[DRBD-user] KVM on multiple DRBD resources + IPMI stonith - questions

Noah Mehl noah at tritonlimited.com
Fri Jun 24 17:45:44 CEST 2011

Note: "permalinks" may not be as permanent as we would like,
direct links of old sources may well be a few messages off.


On Jun 24, 2011, at 10:58 AM, Whit Blauvelt wrote:
> But of course I'm looking to live replacement of guests. It's easy enough to
> do that with a human involved sitting at virt-manager or drbd-mc. Anything a
> human can do, that's a simple, consistent operation like that can be handled
> by a well-designed script. 

I have to second this, this is part of the work on my plate right now.  The wonderful thing is that it's a better solution than anything from vmware, etc...

> I truly appreciate that, Pete. What I've been hoping to find is
> distribution-neutral models for handling KVM failover, where each KVM VM is
> directly on top of a dedicated DRBD resource - which is a setup with an
> ideal granularity, as compared to having multiple VMs sharing a single DRBD
> resource. Because the granularity is right-sized, it greatly simplifies the
> possible failure modes, and what should be needed for reliable failover. For
> example, if it were one shared DRBD resource for many VMs running across two
> hosts, it would need to run primary-primary, with CLVM and a clustering file
> system and the full pacemaker-corosync/heartbeat treatment. I get that. But
> with dedicated, per-VM DRBD resources, each can be run primary-secondary (if
> you don't mind a few seconds down during migration - which will be there in
> failover in any case), so there's no need for CLVM or one of the (less
> mature than ext4 or xfs) clustering file systems in the arrangement.

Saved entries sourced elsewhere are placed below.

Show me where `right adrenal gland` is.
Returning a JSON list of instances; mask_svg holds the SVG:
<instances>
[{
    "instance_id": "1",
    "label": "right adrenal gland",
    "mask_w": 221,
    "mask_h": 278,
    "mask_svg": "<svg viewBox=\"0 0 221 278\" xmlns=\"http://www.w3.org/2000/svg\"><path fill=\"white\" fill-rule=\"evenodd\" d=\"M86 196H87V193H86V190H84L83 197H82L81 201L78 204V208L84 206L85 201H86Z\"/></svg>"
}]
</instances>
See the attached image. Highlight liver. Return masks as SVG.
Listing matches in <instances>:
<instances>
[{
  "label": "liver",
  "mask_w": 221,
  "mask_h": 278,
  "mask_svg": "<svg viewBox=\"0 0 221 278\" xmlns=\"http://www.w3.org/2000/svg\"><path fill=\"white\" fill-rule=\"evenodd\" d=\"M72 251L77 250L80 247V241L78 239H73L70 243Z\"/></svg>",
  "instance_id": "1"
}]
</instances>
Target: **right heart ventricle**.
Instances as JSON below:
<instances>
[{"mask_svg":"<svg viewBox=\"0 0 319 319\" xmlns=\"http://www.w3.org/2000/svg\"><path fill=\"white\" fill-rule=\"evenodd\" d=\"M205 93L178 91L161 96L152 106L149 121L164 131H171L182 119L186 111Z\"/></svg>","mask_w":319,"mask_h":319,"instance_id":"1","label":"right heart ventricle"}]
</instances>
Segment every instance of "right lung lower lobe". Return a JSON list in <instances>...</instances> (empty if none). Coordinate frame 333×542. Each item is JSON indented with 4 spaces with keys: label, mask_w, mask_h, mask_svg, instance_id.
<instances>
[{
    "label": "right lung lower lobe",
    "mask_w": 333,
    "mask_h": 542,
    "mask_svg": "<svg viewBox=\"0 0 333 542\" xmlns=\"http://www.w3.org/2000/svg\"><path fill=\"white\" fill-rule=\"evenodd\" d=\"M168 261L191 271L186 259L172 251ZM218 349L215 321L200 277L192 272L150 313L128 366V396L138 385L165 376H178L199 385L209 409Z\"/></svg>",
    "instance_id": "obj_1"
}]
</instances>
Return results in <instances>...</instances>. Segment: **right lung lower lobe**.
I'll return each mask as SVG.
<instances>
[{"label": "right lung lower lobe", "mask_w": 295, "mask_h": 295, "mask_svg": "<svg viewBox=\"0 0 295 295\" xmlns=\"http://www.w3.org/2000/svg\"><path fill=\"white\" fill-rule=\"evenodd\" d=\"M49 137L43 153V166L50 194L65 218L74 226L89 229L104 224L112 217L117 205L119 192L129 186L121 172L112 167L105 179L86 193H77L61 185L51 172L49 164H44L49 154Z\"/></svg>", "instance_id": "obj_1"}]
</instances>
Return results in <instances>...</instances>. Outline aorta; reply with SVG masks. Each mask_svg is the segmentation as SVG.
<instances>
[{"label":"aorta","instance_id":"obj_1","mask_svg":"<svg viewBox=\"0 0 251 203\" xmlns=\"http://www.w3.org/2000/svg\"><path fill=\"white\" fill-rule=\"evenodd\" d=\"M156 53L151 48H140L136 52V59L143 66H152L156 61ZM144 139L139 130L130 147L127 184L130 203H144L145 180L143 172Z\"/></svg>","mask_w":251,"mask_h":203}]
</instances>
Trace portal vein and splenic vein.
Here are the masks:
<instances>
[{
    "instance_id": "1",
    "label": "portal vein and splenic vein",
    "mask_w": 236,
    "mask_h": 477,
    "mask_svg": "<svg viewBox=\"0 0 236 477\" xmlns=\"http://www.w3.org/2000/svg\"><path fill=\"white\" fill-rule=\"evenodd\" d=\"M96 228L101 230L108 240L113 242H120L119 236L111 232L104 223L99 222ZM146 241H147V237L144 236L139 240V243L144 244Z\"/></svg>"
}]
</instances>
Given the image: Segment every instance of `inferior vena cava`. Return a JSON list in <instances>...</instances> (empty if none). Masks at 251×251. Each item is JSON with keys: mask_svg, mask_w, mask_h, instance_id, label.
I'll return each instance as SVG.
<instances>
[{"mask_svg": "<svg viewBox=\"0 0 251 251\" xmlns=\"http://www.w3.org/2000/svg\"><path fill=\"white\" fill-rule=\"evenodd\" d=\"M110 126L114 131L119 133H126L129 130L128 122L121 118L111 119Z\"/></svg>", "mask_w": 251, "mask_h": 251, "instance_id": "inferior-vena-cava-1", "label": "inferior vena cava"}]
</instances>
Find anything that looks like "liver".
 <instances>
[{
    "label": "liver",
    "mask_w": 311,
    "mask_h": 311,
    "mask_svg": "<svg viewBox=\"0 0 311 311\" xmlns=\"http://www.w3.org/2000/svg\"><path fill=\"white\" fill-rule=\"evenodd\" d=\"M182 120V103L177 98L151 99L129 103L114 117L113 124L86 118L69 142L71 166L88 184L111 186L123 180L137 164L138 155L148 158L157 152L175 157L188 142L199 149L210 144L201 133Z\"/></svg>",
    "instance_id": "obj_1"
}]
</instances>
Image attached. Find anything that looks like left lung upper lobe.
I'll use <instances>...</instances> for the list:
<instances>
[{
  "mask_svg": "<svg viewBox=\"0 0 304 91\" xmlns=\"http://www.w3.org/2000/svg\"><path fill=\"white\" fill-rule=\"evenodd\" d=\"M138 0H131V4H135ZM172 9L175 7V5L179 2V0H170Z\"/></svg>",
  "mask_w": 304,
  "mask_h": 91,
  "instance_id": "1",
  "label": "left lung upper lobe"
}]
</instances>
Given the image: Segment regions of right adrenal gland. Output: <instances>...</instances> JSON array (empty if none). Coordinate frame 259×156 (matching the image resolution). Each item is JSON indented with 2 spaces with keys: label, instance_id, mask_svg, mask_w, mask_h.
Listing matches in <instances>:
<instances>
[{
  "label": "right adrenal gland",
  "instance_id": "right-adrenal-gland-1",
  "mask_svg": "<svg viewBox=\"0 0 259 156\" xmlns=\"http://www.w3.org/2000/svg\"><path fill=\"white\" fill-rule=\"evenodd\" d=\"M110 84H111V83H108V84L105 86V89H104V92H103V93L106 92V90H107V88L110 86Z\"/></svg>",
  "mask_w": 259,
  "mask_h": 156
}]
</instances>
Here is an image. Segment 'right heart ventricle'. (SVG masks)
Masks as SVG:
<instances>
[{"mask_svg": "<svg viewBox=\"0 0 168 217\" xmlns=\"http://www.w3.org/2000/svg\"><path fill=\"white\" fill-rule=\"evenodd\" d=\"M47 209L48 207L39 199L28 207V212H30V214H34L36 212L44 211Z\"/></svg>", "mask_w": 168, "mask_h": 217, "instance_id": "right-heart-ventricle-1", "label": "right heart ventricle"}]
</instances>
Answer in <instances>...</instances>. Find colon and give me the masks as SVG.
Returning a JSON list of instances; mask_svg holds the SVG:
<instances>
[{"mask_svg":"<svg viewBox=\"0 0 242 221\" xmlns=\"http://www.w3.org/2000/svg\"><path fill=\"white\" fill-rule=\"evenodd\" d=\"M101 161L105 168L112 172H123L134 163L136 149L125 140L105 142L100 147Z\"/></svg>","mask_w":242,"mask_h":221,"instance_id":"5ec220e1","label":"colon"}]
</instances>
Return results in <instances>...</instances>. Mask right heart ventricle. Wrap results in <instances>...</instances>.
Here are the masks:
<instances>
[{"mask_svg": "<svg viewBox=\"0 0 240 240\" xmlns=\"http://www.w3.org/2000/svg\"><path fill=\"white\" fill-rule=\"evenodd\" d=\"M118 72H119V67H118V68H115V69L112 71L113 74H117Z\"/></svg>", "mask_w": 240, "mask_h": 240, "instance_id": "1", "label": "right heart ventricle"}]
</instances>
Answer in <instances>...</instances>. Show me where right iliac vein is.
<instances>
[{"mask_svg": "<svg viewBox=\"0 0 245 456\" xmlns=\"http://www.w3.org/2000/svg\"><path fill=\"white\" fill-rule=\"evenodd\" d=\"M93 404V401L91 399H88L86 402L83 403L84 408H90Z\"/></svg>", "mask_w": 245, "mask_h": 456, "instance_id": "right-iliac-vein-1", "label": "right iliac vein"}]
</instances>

I've done a lot of thinking on this point, but I've come to a different conclusion.  I think that a drbd resource per guest HD is not a great way to go.   I think that adds a lot of complexity and overhead you don't necessarily need.  Although I do agree with your Primary/Secondary conclusion.  My conclusion is to take a identical storage shelf on each node and divide it by the number of nodes.  So, for two nodes, take the shelf and partition it in half.  This way you have half of it available on each node in Primary/Secondary.  On the event of a failover, just promote that half of the shelf to Primary on the surviving node.  This gets better on a three node configuration, because you can use 66% of your cpu and ram resources, instead of 50% in a two node scenario.  Anyways, I also suggest XFS and qcow2 containers (or using NFS also if you using a storage/host deployment).  I still would put the XFS disk on a LVM on DRBD, so you can take a lvm snapshot and copy off qcows for backups, etc.  The reason I say use qcows is that when you use LVMs, you waste all the free space on your guests because its tied up in LVM's.  I have not seen a significant performance difference between lvm and qcow2.  Perhaps you have?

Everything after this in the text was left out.